What the exercise asks: Check each numbered statement against the forum thread below, and for each one answer yes or no and quote the words from the thread that settle it. 1. bluering has already climbed the 5.9 variation. 2. bluering guesses the crack on the 5.9 variation is around 20 feet long. 3. khanom's post is dated Jun 26, 2007.

Edit: James, was that you with the big dog and the hot-looking wife? I remember you guys.
Prod

Trad climber
  Jun 26, 2007 - 01:12pm PT
5.6, 5.11, 5.12dX... whatever? Great TR

Prod.
L

climber
California dreamin' on the farside of the world..
  Jun 26, 2007 - 02:46pm PT
Hey Bluering,

Who cares what the rating when you have photos from such a beautiful place? Really nice TR...except for one small detail...















Jeeeeez Man! Did you have to piss all over the thing by putting in that shot of you urinating??????? :-)
Floyd Hayes

Trad climber
Hidden Valley Lake, CA
  Jun 26, 2008 - 06:06pm PT
So how many have climbed the 5.9 variation and what was it like? It seems like a lot of the mellow routes such as this one might be spiced up a bit by harder variations.
bluering

Trad climber
Santa Clara, CA
Author's Reply  Jun 26, 2008 - 06:08pm PT
I haven't done the 5.9 variation yet but it seemed pretty straight forward jamming, and it's not that long, maybe 20 feet of crack.

...from what I remember.
scuffy b

climber
heading slowly NNW
  Jun 26, 2008 - 06:11pm PT
Crack in a corner, fingers and hands, footholds to stem onto.
Worthwhile.
Dapper Dan

Trad climber
Menlo Park
  Jun 26, 2008 - 06:11pm PT
at least he didn't poop in the crack, nice Tr blueballs
khanom

Trad climber
Greeley Hill
  Jun 26, 2008 - 06:12pm PT
Thanks for a cool TR dude.

Stored data entries
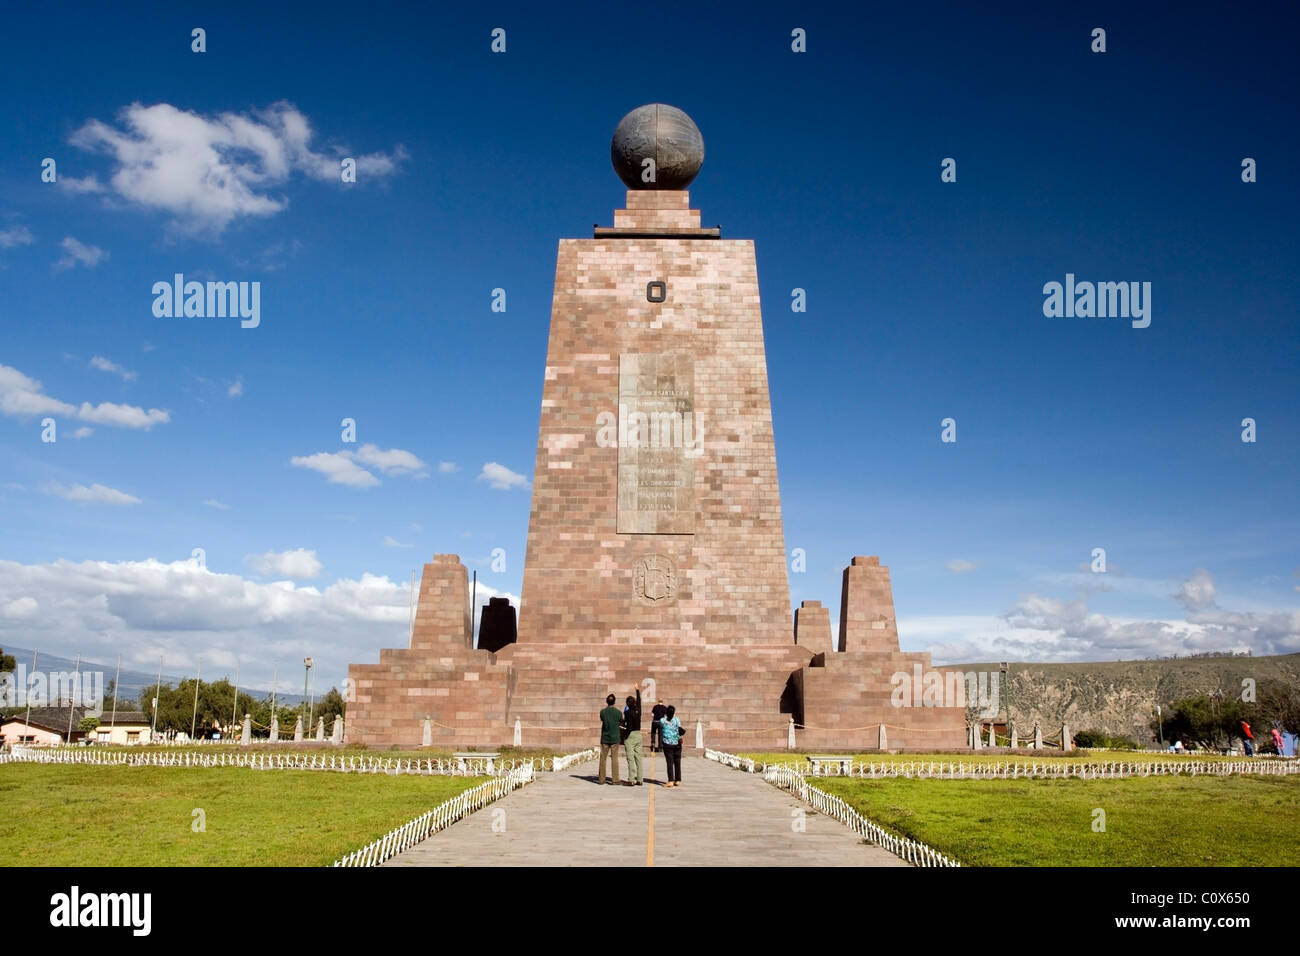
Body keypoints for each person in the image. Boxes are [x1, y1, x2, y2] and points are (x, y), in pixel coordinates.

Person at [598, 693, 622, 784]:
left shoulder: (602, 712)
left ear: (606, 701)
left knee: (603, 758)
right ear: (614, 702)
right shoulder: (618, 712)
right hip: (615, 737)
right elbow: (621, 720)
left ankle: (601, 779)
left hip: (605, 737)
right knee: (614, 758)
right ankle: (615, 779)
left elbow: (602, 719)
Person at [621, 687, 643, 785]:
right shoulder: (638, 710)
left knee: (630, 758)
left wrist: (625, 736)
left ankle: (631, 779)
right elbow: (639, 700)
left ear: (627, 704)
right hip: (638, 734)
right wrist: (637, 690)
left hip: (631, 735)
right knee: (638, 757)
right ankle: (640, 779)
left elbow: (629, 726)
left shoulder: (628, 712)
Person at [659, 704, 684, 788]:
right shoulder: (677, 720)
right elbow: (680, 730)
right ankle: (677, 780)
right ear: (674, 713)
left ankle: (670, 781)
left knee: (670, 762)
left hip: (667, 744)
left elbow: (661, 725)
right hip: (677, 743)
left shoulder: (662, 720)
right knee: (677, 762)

--

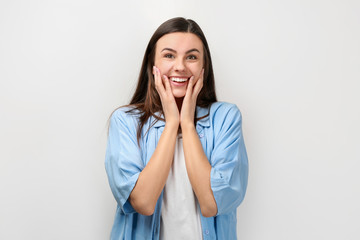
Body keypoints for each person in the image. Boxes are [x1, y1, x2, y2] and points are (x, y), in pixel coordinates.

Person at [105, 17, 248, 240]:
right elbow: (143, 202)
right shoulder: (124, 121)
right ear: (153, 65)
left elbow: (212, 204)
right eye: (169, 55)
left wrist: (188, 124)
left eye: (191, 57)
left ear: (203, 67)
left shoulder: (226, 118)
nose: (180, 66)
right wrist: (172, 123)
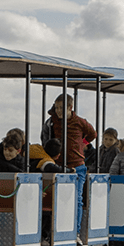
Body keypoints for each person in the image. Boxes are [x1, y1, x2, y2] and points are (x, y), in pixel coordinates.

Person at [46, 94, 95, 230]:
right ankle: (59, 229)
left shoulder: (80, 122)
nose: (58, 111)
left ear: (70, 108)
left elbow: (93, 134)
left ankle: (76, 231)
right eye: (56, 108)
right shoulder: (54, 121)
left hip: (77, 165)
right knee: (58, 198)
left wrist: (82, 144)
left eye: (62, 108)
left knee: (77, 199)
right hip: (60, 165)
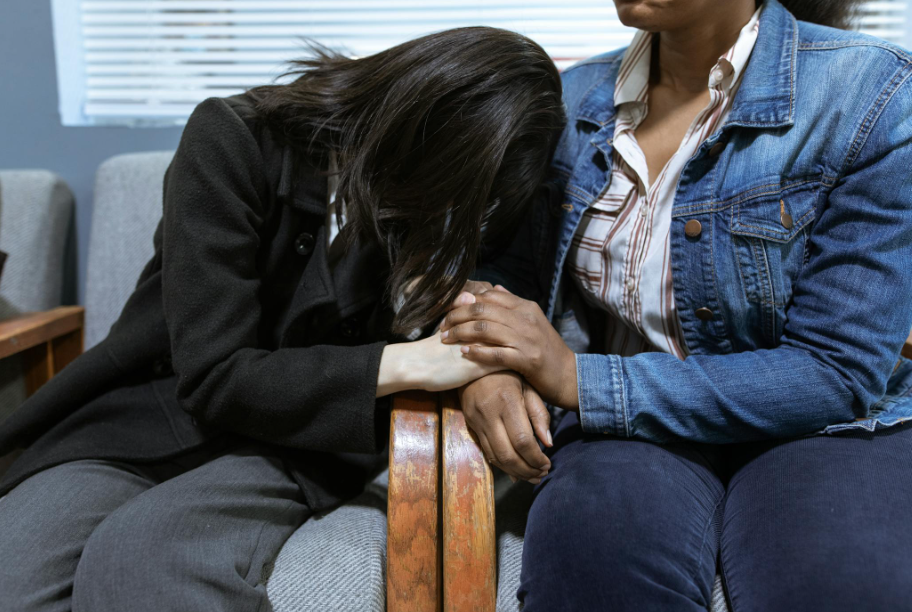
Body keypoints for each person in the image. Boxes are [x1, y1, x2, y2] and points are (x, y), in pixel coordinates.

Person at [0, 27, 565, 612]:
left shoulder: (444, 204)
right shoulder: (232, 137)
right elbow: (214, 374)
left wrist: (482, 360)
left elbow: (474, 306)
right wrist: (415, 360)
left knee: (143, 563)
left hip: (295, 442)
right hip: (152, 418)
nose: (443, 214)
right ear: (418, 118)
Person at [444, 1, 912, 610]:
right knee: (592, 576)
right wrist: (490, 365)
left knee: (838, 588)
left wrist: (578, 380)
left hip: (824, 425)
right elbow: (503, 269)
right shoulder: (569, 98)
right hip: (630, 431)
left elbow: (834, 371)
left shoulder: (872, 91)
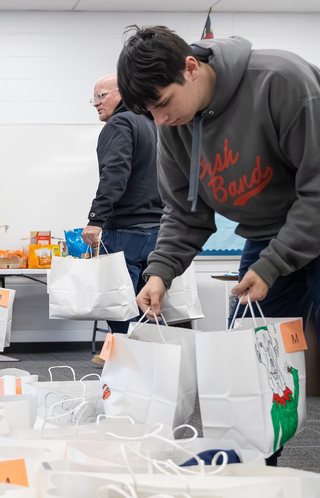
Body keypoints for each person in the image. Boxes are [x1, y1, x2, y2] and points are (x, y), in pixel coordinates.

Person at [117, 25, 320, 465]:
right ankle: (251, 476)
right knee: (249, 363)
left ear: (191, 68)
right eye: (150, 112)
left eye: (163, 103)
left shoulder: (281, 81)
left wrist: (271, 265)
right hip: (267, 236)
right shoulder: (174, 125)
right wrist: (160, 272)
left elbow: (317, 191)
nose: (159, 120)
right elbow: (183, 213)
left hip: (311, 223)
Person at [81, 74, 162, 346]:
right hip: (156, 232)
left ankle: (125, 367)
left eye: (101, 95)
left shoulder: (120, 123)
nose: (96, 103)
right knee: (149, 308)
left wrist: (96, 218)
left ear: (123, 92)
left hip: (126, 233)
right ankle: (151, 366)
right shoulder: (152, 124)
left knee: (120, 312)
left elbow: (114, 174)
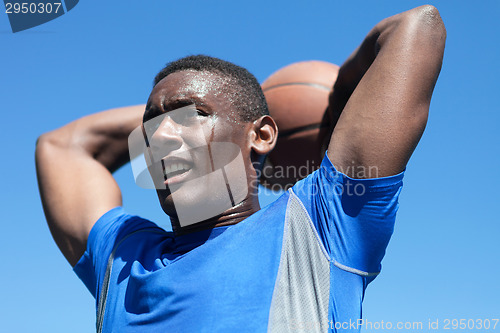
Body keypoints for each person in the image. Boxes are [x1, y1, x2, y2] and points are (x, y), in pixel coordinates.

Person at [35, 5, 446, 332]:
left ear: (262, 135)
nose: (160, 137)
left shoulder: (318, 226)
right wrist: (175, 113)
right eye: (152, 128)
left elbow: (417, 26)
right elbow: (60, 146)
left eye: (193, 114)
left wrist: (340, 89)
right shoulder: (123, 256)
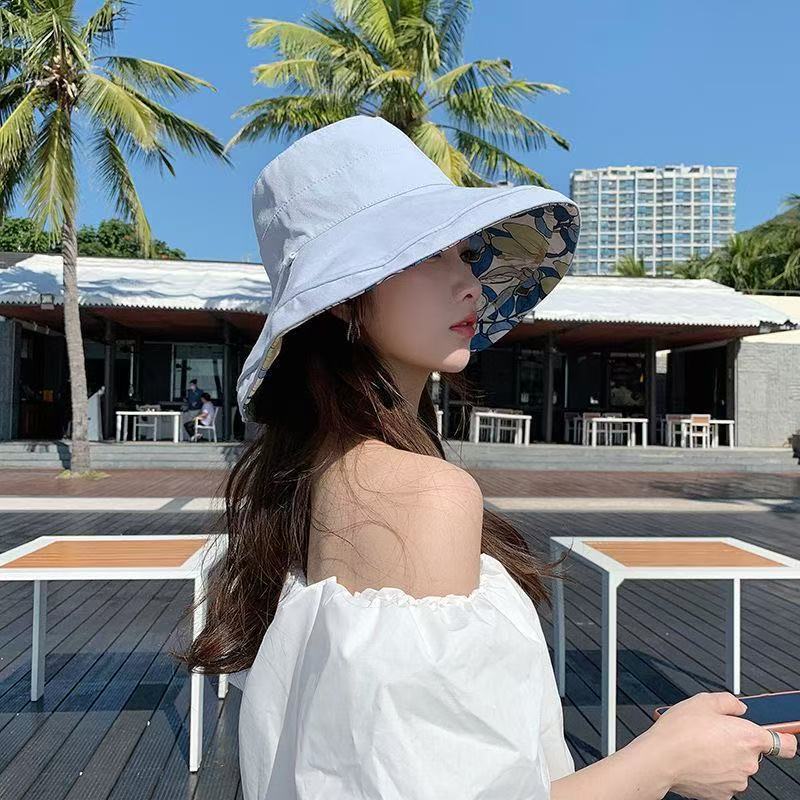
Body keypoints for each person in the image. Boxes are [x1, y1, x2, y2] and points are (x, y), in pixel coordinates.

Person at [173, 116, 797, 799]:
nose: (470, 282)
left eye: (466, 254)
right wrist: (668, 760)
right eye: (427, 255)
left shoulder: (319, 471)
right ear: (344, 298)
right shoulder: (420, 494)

Exercise output:
1. No: "I haven't done the 5.9 variation yet"
2. Yes: "maybe 20 feet of crack"
3. No: "Jun 26, 2008 - 06:12pm PT"